Theoretical analysis of Sophia reveals:

  • Runtime Bounds: The convergence rate of Sophia does not depend on the local condition number, showcasing its robustness to varying curvature across different parameter dimensions.
  • Clipping Algorithm: The per-coordinate clipping mechanism ensures stability even in the presence of non-convexity, mitigating the risks associated with traditional second-order methods.
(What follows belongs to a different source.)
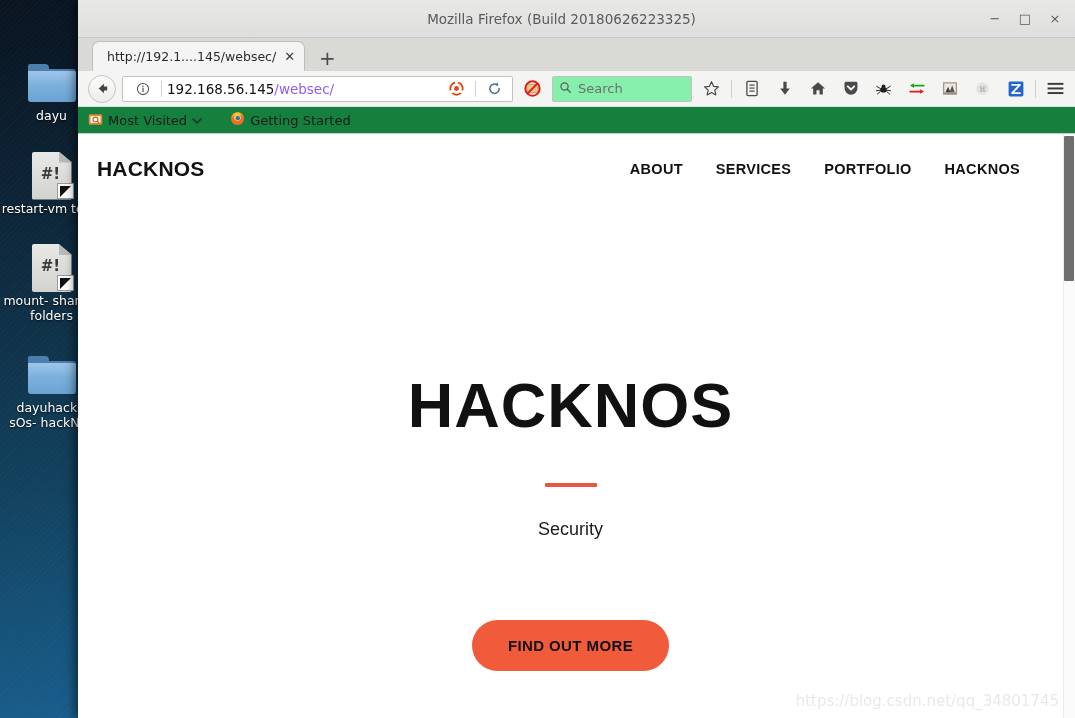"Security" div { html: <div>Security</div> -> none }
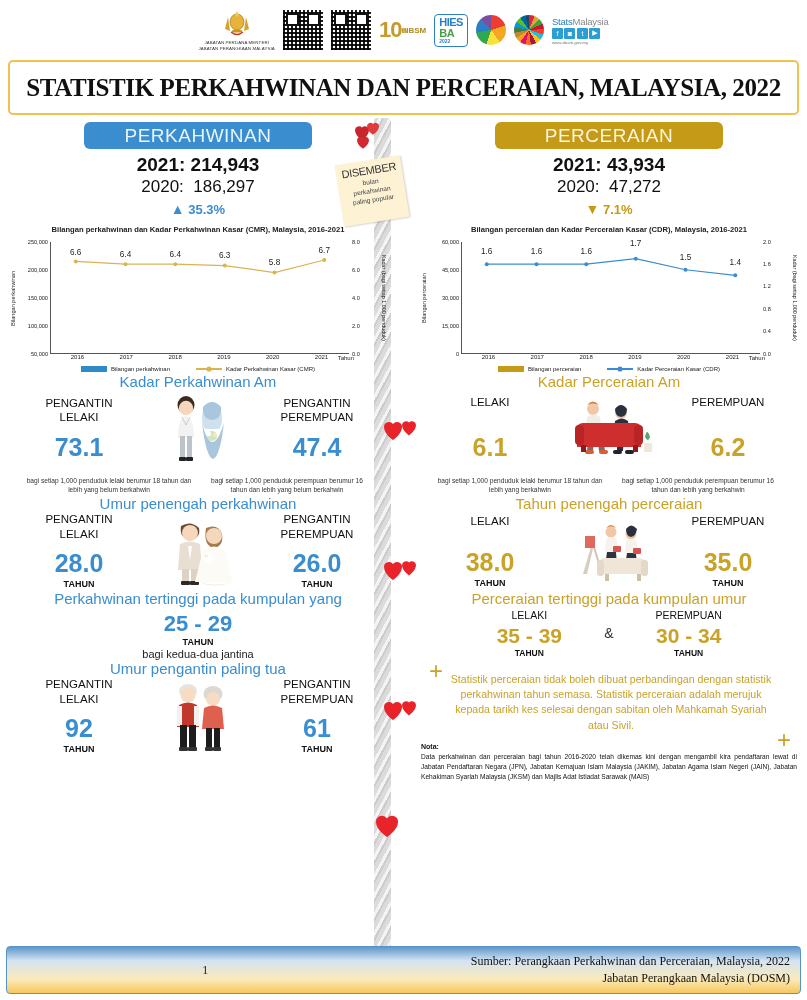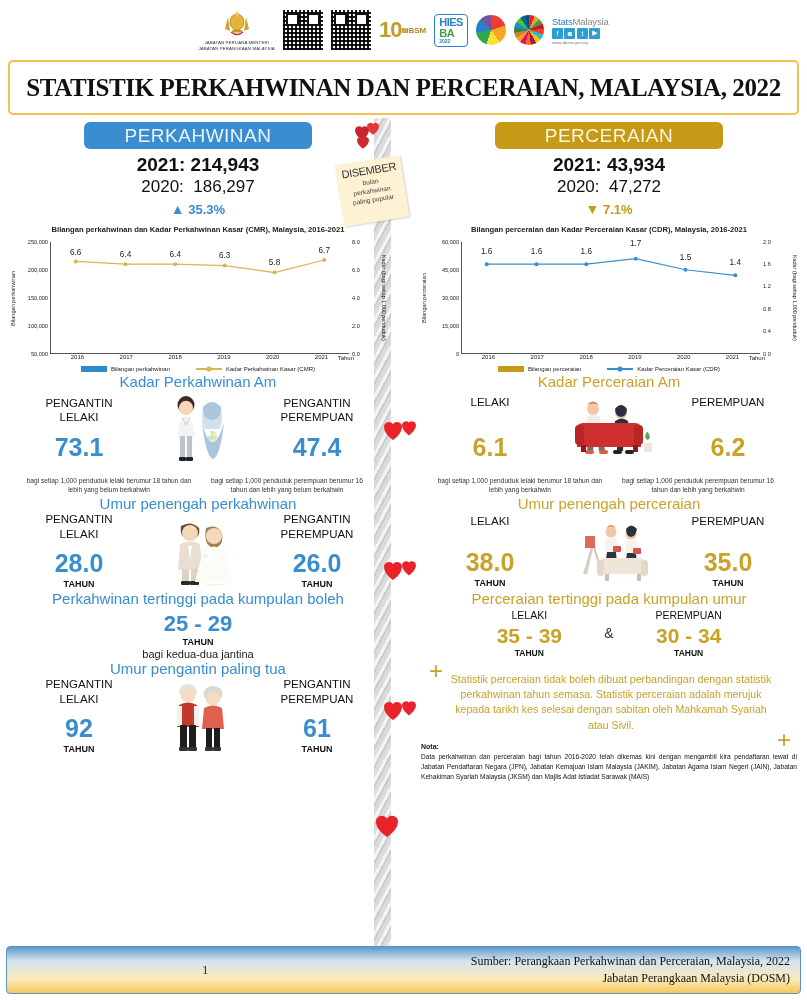"Umur penengah perceraian" div.sect-h { text: Umur -> Tahun }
Practical and Theoretical Implications

The practical implications of Sophia are broad:

  • Reduced Training Costs: By halving the number of training steps required, Sophia significantly reduces the computational resources and time needed for pre-training large models.
  • Scalability: The favorable scaling behavior indicates its potential applicability to even larger models, making it a suitable candidate for future advancements in LLM training.

On the theoretical front:

  • Curvature Adaptivity: Sophia's ability to adapt to heterogeneous curvatures enhances its applicability across diverse optimization landscapes, setting a benchmark for future research in second-order optimization for deep learning.

Future Directions

Future research could explore:

  • Further Scalability: Extending Sophia's applicability to models exceeding 10B parameters.
  • Cross-Domain Use: Investigating the effectiveness of Sophia in non-LLMing domains like vision or reinforcement learning.
  • Algorithmic Extensions: Developing variants of Sophia that combine other Hessian approximation techniques or hybrid approaches with first-order optimizers.

In conclusion, the paper presents Sophia as a compelling alternative to first-order methods for pre-training LLMs, with significant speed-ups and robust theoretical foundations. Its potential to reshape optimization practices for large-scale neural networks is evident, providing a solid ground for future exploration and development in stochastic second-order optimization.